Genap dua tahun sudah beliau pergi, namun
lantunan Al-Quran yang menyentil kesunyian subuh itu masih terngiang. Ajarannya
tentang Tajwid, Tauhid, Thoharoh, tentang imam Syafii hingga Hanafi dan Hambali
masih tetap ada. Masihku ingat suara panggilannya ketika subuh, hanya dengan
satu kali panggilan maka si pemalas itu sanggup untuk membuka mata dan rela
untuk menunggunya pulang dari masjid guna mempelajari ayat-ayat suci. Masih
teringat jelas dehamnya tanda dia tidak setuju. Dan hanya satu kali juga, maka
si bandel itu tidak berani untuk melakukan hal yang dilarang itu bahkan hanya
untuk menonton TV di jam 7 malam sekalipun. Aku pun masih mengingat ketegaannya
untuk membiarkan anak umur 10 tahun itu menangis memohon untuk tidur karena PR
sekolah yang sulit atau tidak mau dikerjakannya. Bahkan aku masih hapal selera
makanannya, tanpa penyedap rasa. Beliau adalah kakekku.

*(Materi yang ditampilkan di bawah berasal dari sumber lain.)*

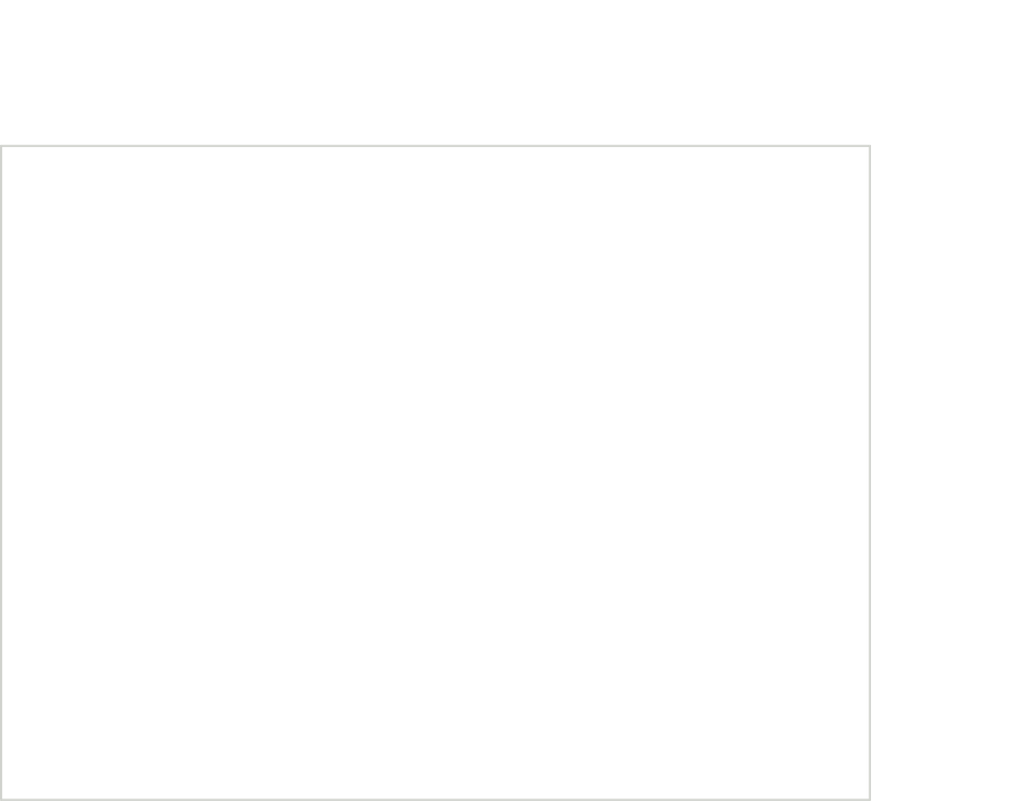
<source format=kicad_pcb>
(kicad_pcb (version 20221018) (generator pcbnew)

  (general
    (thickness 1.6)
  )

  (paper "A4")
  (layers
    (0 "F.Cu" signal)
    (31 "B.Cu" signal)
    (32 "B.Adhes" user "B.Adhesive")
    (33 "F.Adhes" user "F.Adhesive")
    (34 "B.Paste" user)
    (35 "F.Paste" user)
    (36 "B.SilkS" user "B.Silkscreen")
    (37 "F.SilkS" user "F.Silkscreen")
    (38 "B.Mask" user)
    (39 "F.Mask" user)
    (40 "Dwgs.User" user "User.Drawings")
    (41 "Cmts.User" user "User.Comments")
    (42 "Eco1.User" user "User.Eco1")
    (43 "Eco2.User" user "User.Eco2")
    (44 "Edge.Cuts" user)
    (45 "Margin" user)
    (46 "B.CrtYd" user "B.Courtyard")
    (47 "F.CrtYd" user "F.Courtyard")
    (48 "B.Fab" user)
    (49 "F.Fab" user)
  )

  (setup
    (pad_to_mask_clearance 0.051)
    (solder_mask_min_width 0.25)
    (pcbplotparams
      (layerselection 0x00010fc_ffffffff)
      (plot_on_all_layers_selection 0x0000000_00000000)
      (disableapertmacros false)
      (usegerberextensions false)
      (usegerberattributes false)
      (usegerberadvancedattributes false)
      (creategerberjobfile false)
      (dashed_line_dash_ratio 12.000000)
      (dashed_line_gap_ratio 3.000000)
      (svgprecision 4)
      (plotframeref false)
      (viasonmask false)
      (mode 1)
      (useauxorigin false)
      (hpglpennumber 1)
      (hpglpenspeed 20)
      (hpglpendiameter 15.000000)
      (dxfpolygonmode true)
      (dxfimperialunits true)
      (dxfusepcbnewfont true)
      (psnegative false)
      (psa4output false)
      (plotreference true)
      (plotvalue true)
      (plotinvisibletext false)
      (sketchpadsonfab false)
      (subtractmaskfromsilk false)
      (outputformat 1)
      (mirror false)
      (drillshape 1)
      (scaleselection 1)
      (outputdirectory "")
    )
  )

  (net 0 "")

  (gr_line (start 103.47 53.595) (end 136.925388 53.595)
    (stroke (width 0.2) (type solid)) (layer "Dwgs.User") (tstamp 01dc628e-86cc-4f96-a504-6165a17a06e4))
  (gr_line (start 181.47 63.595) (end 193.645 63.595)
    (stroke (width 0.2) (type solid)) (layer "Dwgs.User") (tstamp 046b9a1d-0314-4b20-9f42-fb8d281c5393))
  (gr_line (start 190.47 121.095) (end 190.47 96.902436)
    (stroke (width 0.2) (type solid)) (layer "Dwgs.User") (tstamp 2620ef2f-9d94-4c60-a7bf-dd09940522e6))
  (gr_line (start 181.47 123.095) (end 193.645 123.095)
    (stroke (width 0.2) (type solid)) (layer "Dwgs.User") (tstamp 68a82ab8-91cc-4357-9614-28edd6c2181b))
  (gr_line (start 180.47 62.595) (end 180.47 50.42)
    (stroke (width 0.2) (type solid)) (layer "Dwgs.User") (tstamp a133a2fc-a4d0-4751-aebc-27a578ae8003))
  (gr_line (start 178.47 53.595) (end 145.014611 53.595)
    (stroke (width 0.2) (type solid)) (layer "Dwgs.User") (tstamp ad22d457-f10d-43d5-a6e7-74ab8b703303))
  (gr_line (start 101.47 62.595) (end 101.47 50.42)
    (stroke (width 0.2) (type solid)) (layer "Dwgs.User") (tstamp e426aca4-dbb0-49b5-8cd8-e47370272353))
  (gr_line (start 190.47 65.595) (end 190.47 89.787565)
    (stroke (width 0.2) (type solid)) (layer "Dwgs.User") (tstamp f467b607-5b39-4935-af66-b8b523c795e5))
  (gr_line (start 101.47 63.595) (end 101.47 123.095001)
    (stroke (width 0.2) (type solid)) (layer "Edge.Cuts") (tstamp 4f4068e7-ac12-486a-b5d4-9ec971486994))
  (gr_line (start 180.47 123.095001) (end 180.47 63.595)
    (stroke (width 0.2) (type solid)) (layer "Edge.Cuts") (tstamp 7c1ec6b1-d22a-49e4-98a1-e4d09110ab37))
  (gr_line (start 101.47 123.095001) (end 180.47 123.095001)
    (stroke (width 0.2) (type solid)) (layer "Edge.Cuts") (tstamp 81d1536d-7a6d-4dfb-af47-83174010b997))
  (gr_line (start 180.47 63.595) (end 101.47 63.595)
    (stroke (width 0.2) (type solid)) (layer "Edge.Cuts") (tstamp dfbbadce-3ca4-4f29-bae5-85f5ccf1c948))
  (gr_text "[2.34]" (at 190.47 95.234462) (layer "Dwgs.User") (tstamp 536432ca-c38a-4528-b591-070d34499164)
    (effects (font (size 1.7 1.53) (thickness 0.2125)))
  )
  (gr_text " 79.00" (at 140.97 51.927026) (layer "Dwgs.User") (tstamp 80f5ca5f-55d9-4483-ae12-0bffd1d7df3e)
    (effects (font (size 1.7 1.53) (thickness 0.2125)))
  )
  (gr_text "[3.11]" (at 140.97 55.484462) (layer "Dwgs.User") (tstamp c206236f-1328-4b0d-a425-999a68741646)
    (effects (font (size 1.7 1.53) (thickness 0.2125)))
  )
  (gr_text " 59.50" (at 190.47 91.677026) (layer "Dwgs.User") (tstamp dbcf7541-688b-41ea-acbb-4ba9bb7382b1)
    (effects (font (size 1.7 1.53) (thickness 0.2125)))
  )

)

</source>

Beliau tak pernah marah karena setiap orang tidak ingin membuatnya marah. Terlalu menyakitkan bagi kami untuk mendengarkan kemarahannya. Ya, tak ada satupun diantara kami yang ingin membangunkan kemarahannya. Sikapnya seperti itu lah yang membuatku kadang menggambarkannya sebagai seorang tirani. Namun, sampai saat ini aku masih sangat mengerti bahwa sebenarnya itu adalah bentuk kasih sayangnya, kasih sayang yang masih kurasa dan sangat terasa ketika aku tinggal dengannya walau hanya satu tahun.
Ya, kakekku...
Seorang kakek yang memberikan kasih sayangnya lengkap kepada semua cucunya.
Tanpa ada yang dibedakan.
Kakekku....
Sosok tegar nan bersahaja, seorang pebisnis yang toleran, dan cukup demokrat.